Bambu:  Yeah so the Phillipines was a colonized territory, a strategic launching point, militarily and tradewise. Everyone wanted to be on those set of islands, it was a gateway to the Orient. The United States came in, put their puppet in play and did what they do best; colonize. All this began during the late 1800’s, but the U.S. still has a very strong influence on the islands, monetarily and even through the government. Militarily, the Philippines are very dependent on the United States. Land is getting exploited by companies that stem from the United States. For example, Nestle. All these companies come and what happens is that you force people to leave their homes. There’s nothing there for them anymore, the land is depleted. What you pay them is not enough to survive and the wealth is owned, just like here (the United States), by a very few. So then there’s this move to migrate. The way that it’s connected is that a lot of the money that is being recycled within the Philippines, especially on the neighborhood level, comes from the United States. Now there’s this huge push for tourism in the Philippines, which is just going to fuck the country up. You’re going to allow the Hiltons, which Paris Hilton already has a club there, and the Trumps to build on this land and ultimately push people out and force people into the service industry, and then they won’t have any self-sufficiency.

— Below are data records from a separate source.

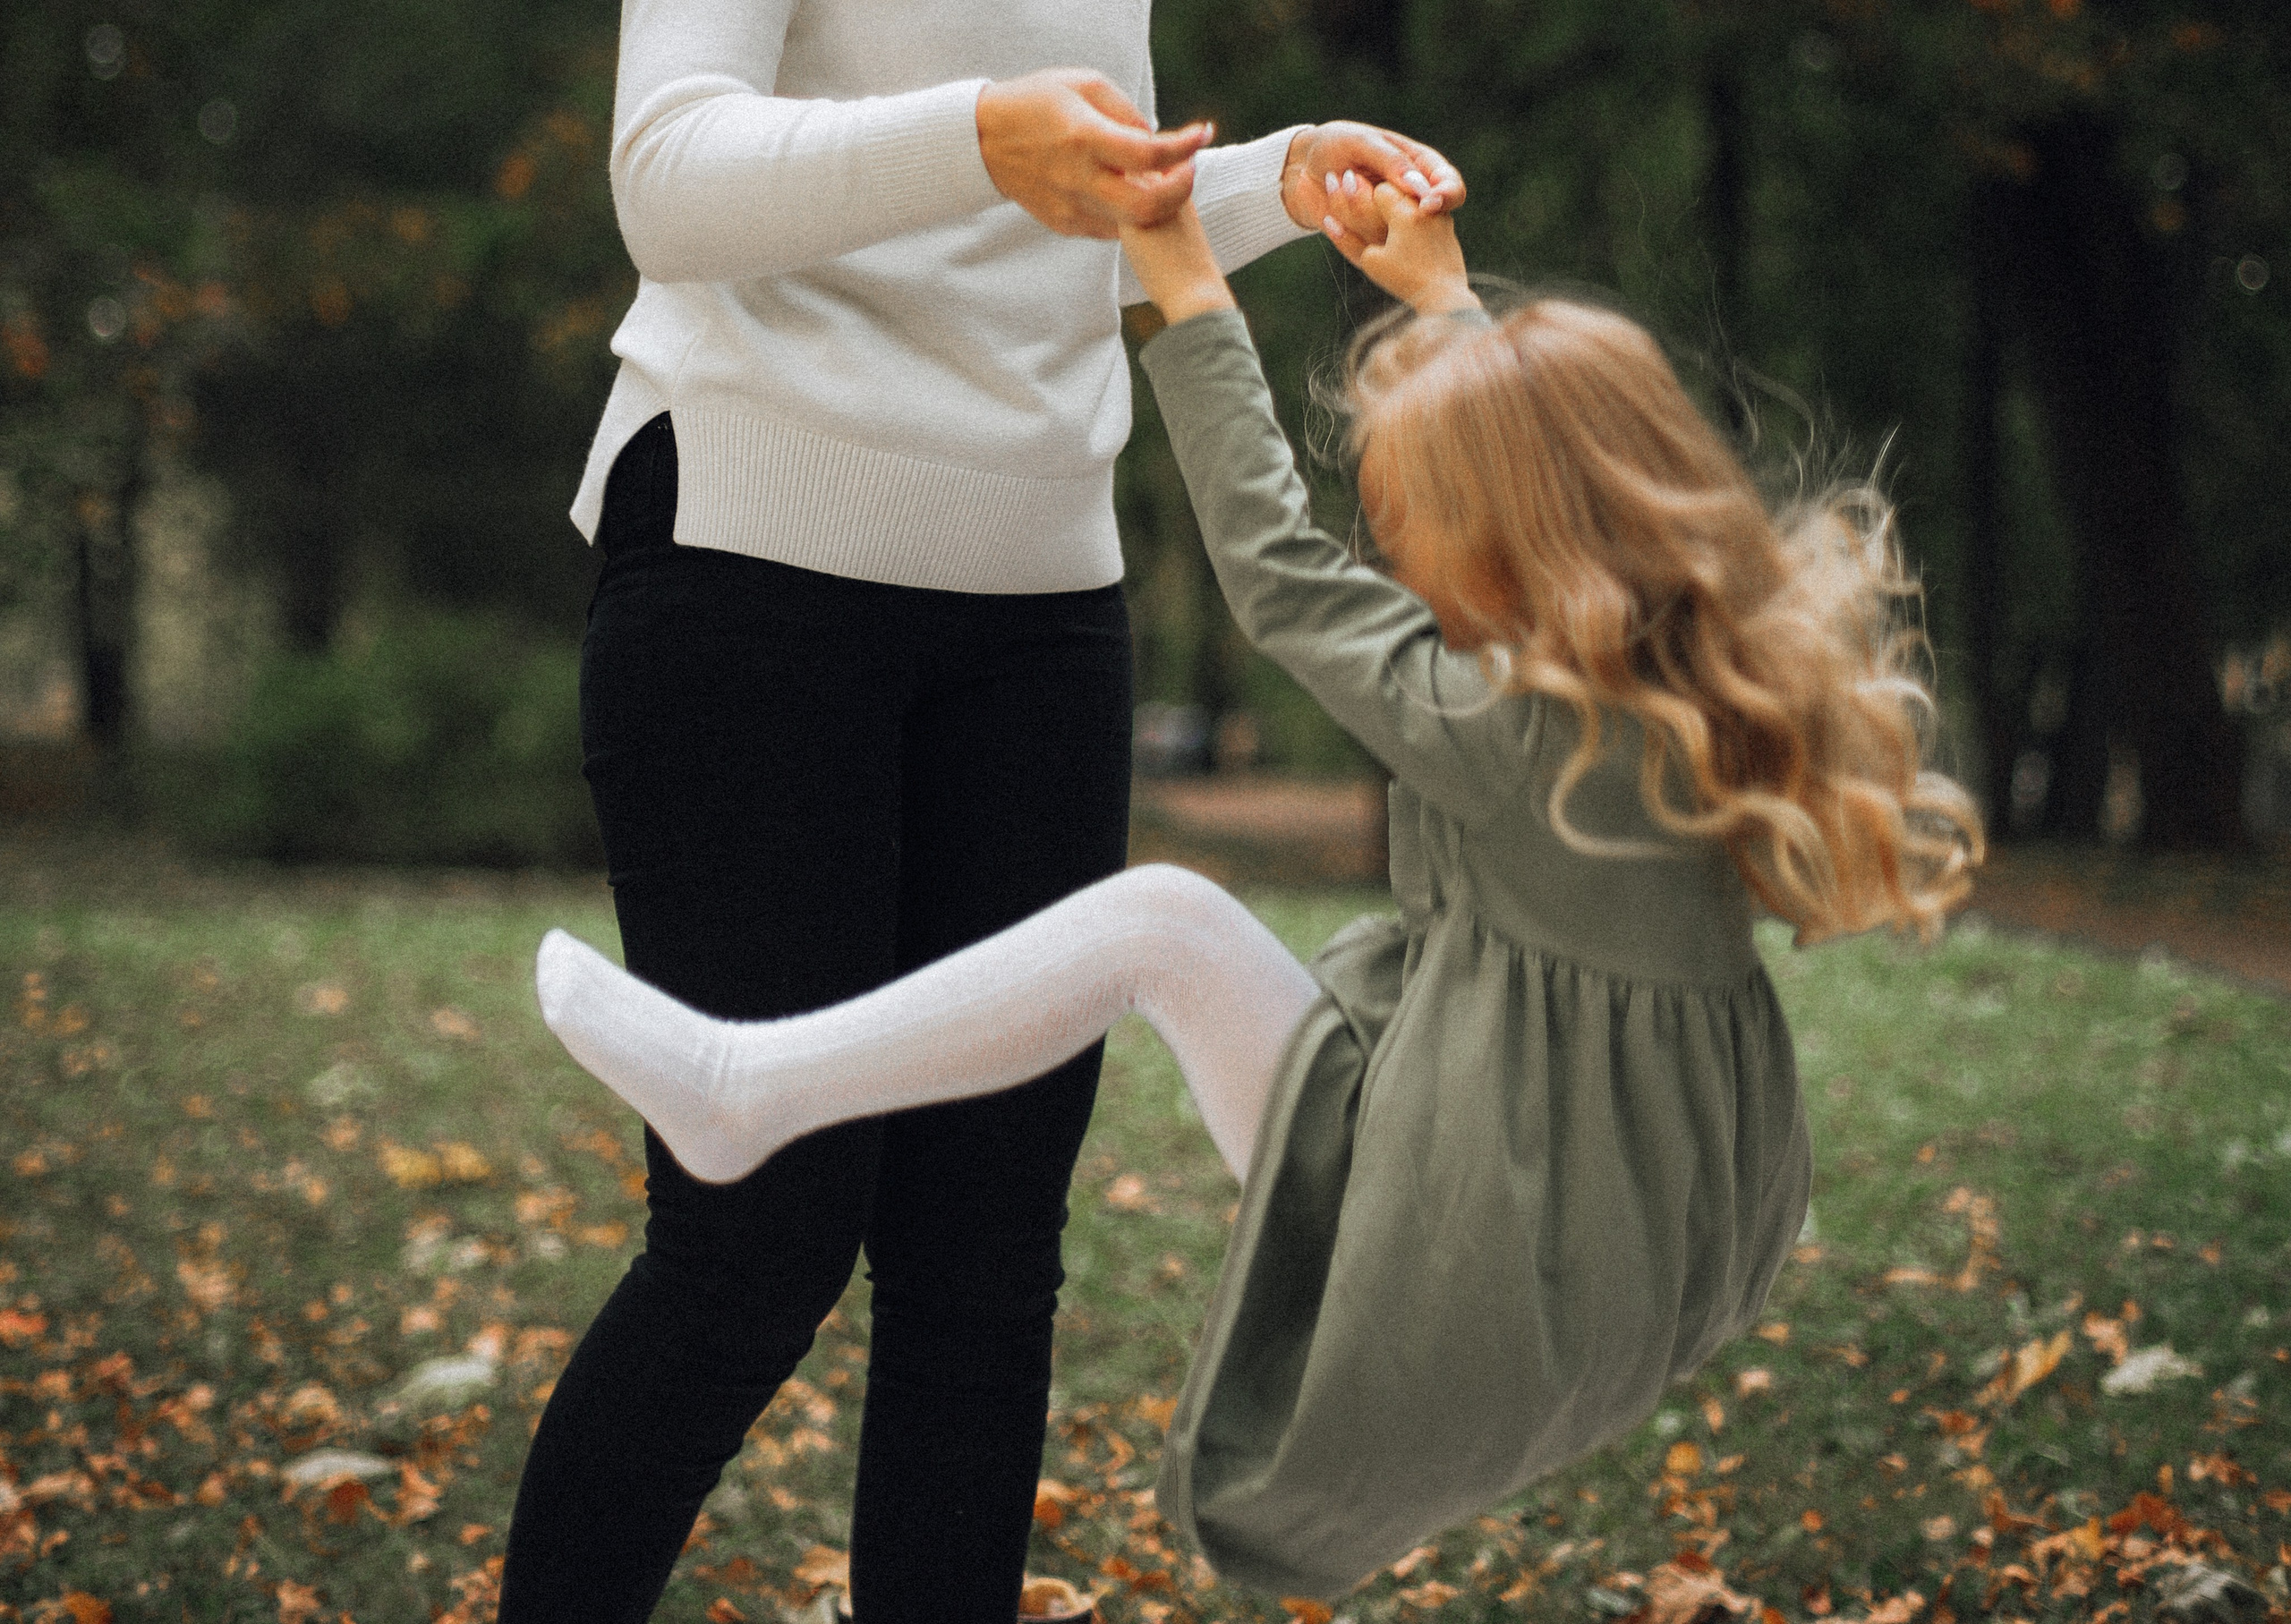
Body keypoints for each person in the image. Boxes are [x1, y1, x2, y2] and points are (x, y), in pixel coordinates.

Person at [534, 182, 1987, 1596]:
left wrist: (1191, 295)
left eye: (1406, 515)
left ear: (1505, 531)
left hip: (1478, 1221)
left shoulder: (1512, 730)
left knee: (1164, 925)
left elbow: (1278, 579)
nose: (1389, 549)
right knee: (1160, 953)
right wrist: (1442, 301)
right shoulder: (1681, 688)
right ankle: (757, 1084)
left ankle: (752, 1086)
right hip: (1651, 1235)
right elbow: (1539, 446)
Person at [498, 0, 1469, 1616]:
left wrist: (1279, 181)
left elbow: (1058, 233)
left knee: (984, 1266)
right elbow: (666, 175)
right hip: (750, 556)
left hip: (1040, 604)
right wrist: (978, 135)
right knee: (754, 1248)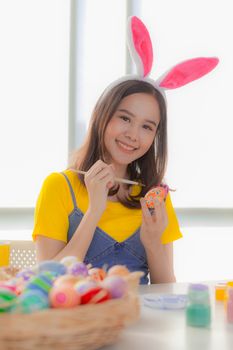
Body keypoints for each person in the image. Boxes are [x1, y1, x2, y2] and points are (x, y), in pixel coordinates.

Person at [32, 16, 218, 284]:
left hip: (141, 323)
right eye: (125, 118)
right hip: (79, 323)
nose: (133, 135)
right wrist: (94, 210)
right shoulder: (59, 187)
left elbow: (166, 291)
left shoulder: (156, 197)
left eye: (147, 126)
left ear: (155, 136)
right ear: (103, 116)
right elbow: (47, 283)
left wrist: (153, 242)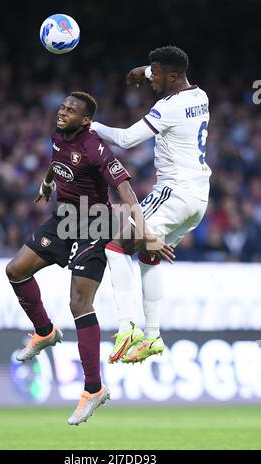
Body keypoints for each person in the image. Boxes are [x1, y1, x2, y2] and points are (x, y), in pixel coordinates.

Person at [6, 91, 168, 425]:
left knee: (79, 304)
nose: (63, 112)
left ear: (85, 120)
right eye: (63, 107)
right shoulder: (58, 135)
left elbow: (124, 191)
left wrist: (146, 231)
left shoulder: (95, 148)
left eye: (71, 111)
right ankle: (45, 332)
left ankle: (93, 389)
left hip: (96, 223)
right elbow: (56, 162)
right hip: (64, 219)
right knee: (16, 270)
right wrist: (47, 184)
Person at [91, 45, 211, 364]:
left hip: (173, 193)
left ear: (171, 77)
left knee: (115, 246)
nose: (152, 77)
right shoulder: (201, 97)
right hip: (198, 198)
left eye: (156, 73)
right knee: (148, 255)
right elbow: (165, 74)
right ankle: (154, 336)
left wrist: (90, 126)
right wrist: (144, 73)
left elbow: (127, 139)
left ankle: (128, 326)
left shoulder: (169, 106)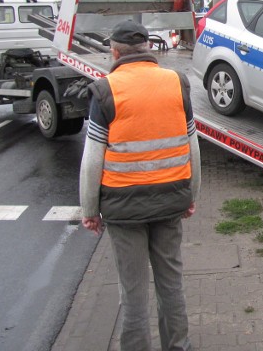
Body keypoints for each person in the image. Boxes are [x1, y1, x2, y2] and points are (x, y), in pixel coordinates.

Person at [79, 20, 201, 351]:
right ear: (147, 49)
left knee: (132, 294)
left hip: (123, 210)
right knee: (171, 286)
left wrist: (90, 210)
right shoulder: (176, 83)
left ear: (115, 52)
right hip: (169, 202)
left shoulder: (105, 90)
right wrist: (191, 196)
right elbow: (193, 145)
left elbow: (92, 159)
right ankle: (179, 346)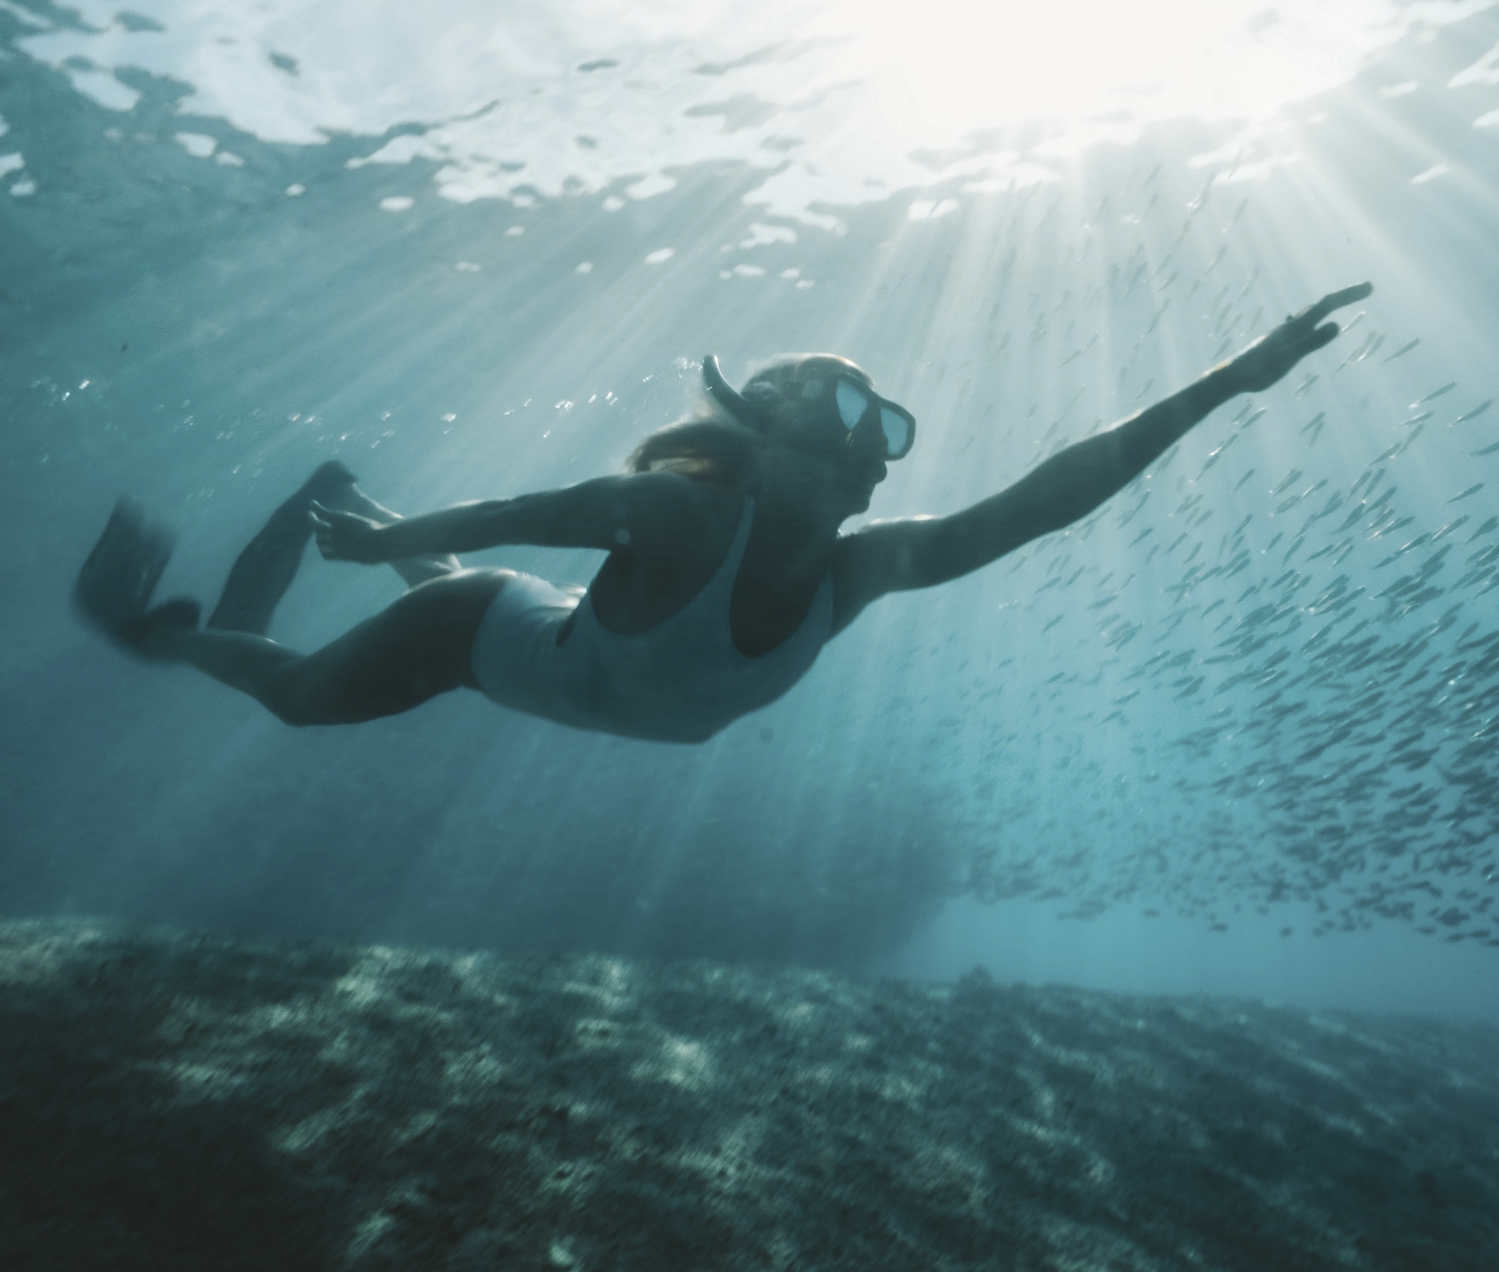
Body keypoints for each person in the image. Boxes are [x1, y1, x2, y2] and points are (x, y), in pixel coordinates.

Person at [74, 284, 1372, 742]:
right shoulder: (681, 514)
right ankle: (157, 632)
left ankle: (344, 501)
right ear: (764, 444)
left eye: (890, 434)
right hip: (507, 630)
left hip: (553, 642)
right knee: (303, 696)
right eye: (854, 429)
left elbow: (1048, 499)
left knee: (490, 601)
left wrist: (1232, 378)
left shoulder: (856, 573)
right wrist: (384, 549)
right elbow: (542, 505)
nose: (877, 461)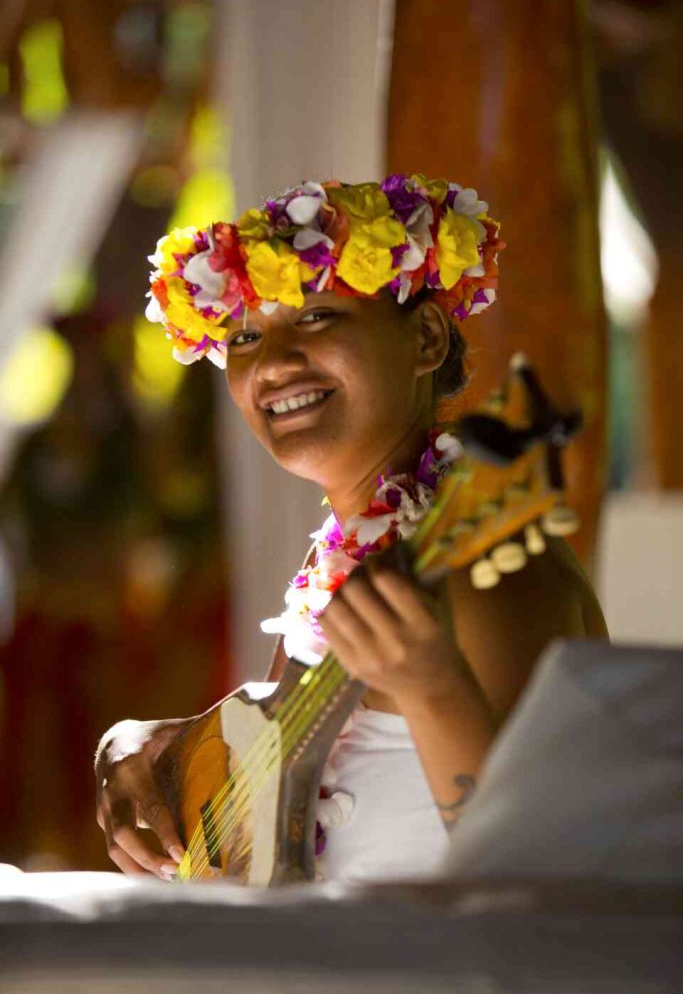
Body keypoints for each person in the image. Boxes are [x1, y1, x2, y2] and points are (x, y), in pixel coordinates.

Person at [95, 174, 608, 883]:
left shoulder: (484, 570)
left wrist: (434, 689)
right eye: (244, 335)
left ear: (425, 336)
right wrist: (144, 748)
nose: (271, 363)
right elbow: (275, 743)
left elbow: (544, 882)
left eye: (314, 318)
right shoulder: (346, 560)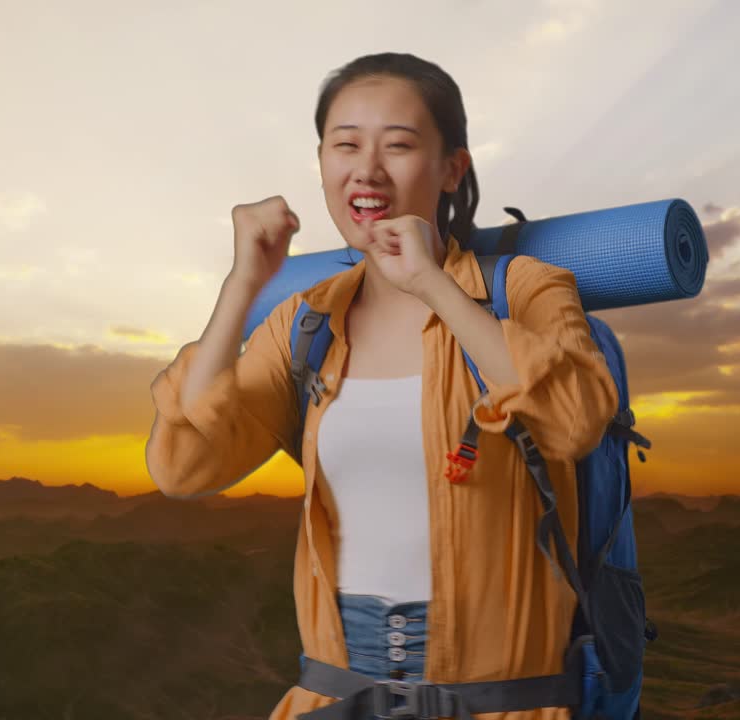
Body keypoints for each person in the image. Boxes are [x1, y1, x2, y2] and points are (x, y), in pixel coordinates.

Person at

BC:  Have you been to the Philippines before?

Bambu:  Yeah and I’m going back this December. I try and go once or twice a year.

BC:  That’s cool. What’s it like there?

Bambu:  It’s beautiful. I have kind of a different experience when I go there. Usually when I go home it’s in a performance capacity. What’s great about that is that I have access to a different world while I also have one foot in the organizing community, and I have one foot with the masa, with the people. I can go and see that side, do the work there, and then go to this club in a nicer part of town and perform. I’m privileged to see both worlds. The corrupt, the shitty and you know, the people on the ground.

BC:   Do you see your new album, Party Worker, as a continuation of your previous record, …One rifle per family.?

Bambu:  No, no. If you look at my album catalogue, and this is calculated, I always have ellipses that go with my titles. So if you notice, One Rifle Per Family has a period at the end (…One Rifle Per Family.) because that series of albums is done. I felt like One Rifle was it for me. It didn’t come as naturally to me as it does for a (Brother) Ali or somebody else who’s done this for a while. Making this kind of music took me a long time. To figure out my path, I had to be in a group called Native Guns. I had to learn a lot of things before I could do an album like …One Rifle Per Family. I did it and I was like, “Dope. I said what I wanted to say. That Bambu is done.” Party Worker is a whole new venture. I wrote three versions of this album. The first version I wrote was a party record. It was a lot of party music on stupid ass beats. It was dumb. I had received all of this money from a kickstarter campaign I did. The label (Beat Rock Music) has always taken care of me, so this was the first time money like that was in my account. I was like, “Oh shit, party time!” So I’m writin’ this party music and it was shit. Then I decided to throw the party outside the window and go with the worker. So then I wrote this really pro-union, socialist record that was heavily influenced by punk. And I didn’t like that either. Not that it was a bad record, the party version was horrible, but this worker one wasn’t what I wanted to project. Then I put the two together and realized a rapper is essentially a “party worker.” The DJ is the party and what we do is help them along. Then I said, “What if rappers had a grassroots people’s organization, what would that sound like? What would that meeting sound like?” And that’s all I did.

BC: I totally got that vibe when I listened to it. Some of my favorite moments of the album are the interludes because you really do feel as if you’re sitting and participating in this meeting.

Bambu:  Thank you, man! That’s exactly what I was going for. Conceptually, Party Worker is similar to Barrel Men, the Native Guns album we did. It starts with a kid getting jumped into a gang, and the gang was the Native Guns. He gets jumped into it throughout the album. It goes from this really hard stuff to this more cultural stuff. Party Worker kind of mirrors that through the meeting interludes. I’m very proud of it and I got to work with Phatty, man! I always wanted to work with DJ Phatrick. If you like the album, half of it is all him. I entrusted that album to him. We wrote and we recorded in this hotel. We shut down this hotel floor and we had rooms for recording. My boy Roy Choi hooked it up! He gave us two rooms and we built up this studio in there. I slept, woke up, wrote and recorded there for four days. We had guests come in, we put them on album and it was great.

BC:  So it kind of was like a meeting.

Bambu: It was, it was. And then when I was done with that, I left it in Phatty’s hands and went on tour. The record was really put together by Phatty. I wrote it and he did what I wanted him to do. It was beautiful and I’m very, very proud of that of that record. I’m never doing a kickstarter again, though. Never. That shit was tough. I still haven’t talked to the IRS about it. I can’t wait for that conversation.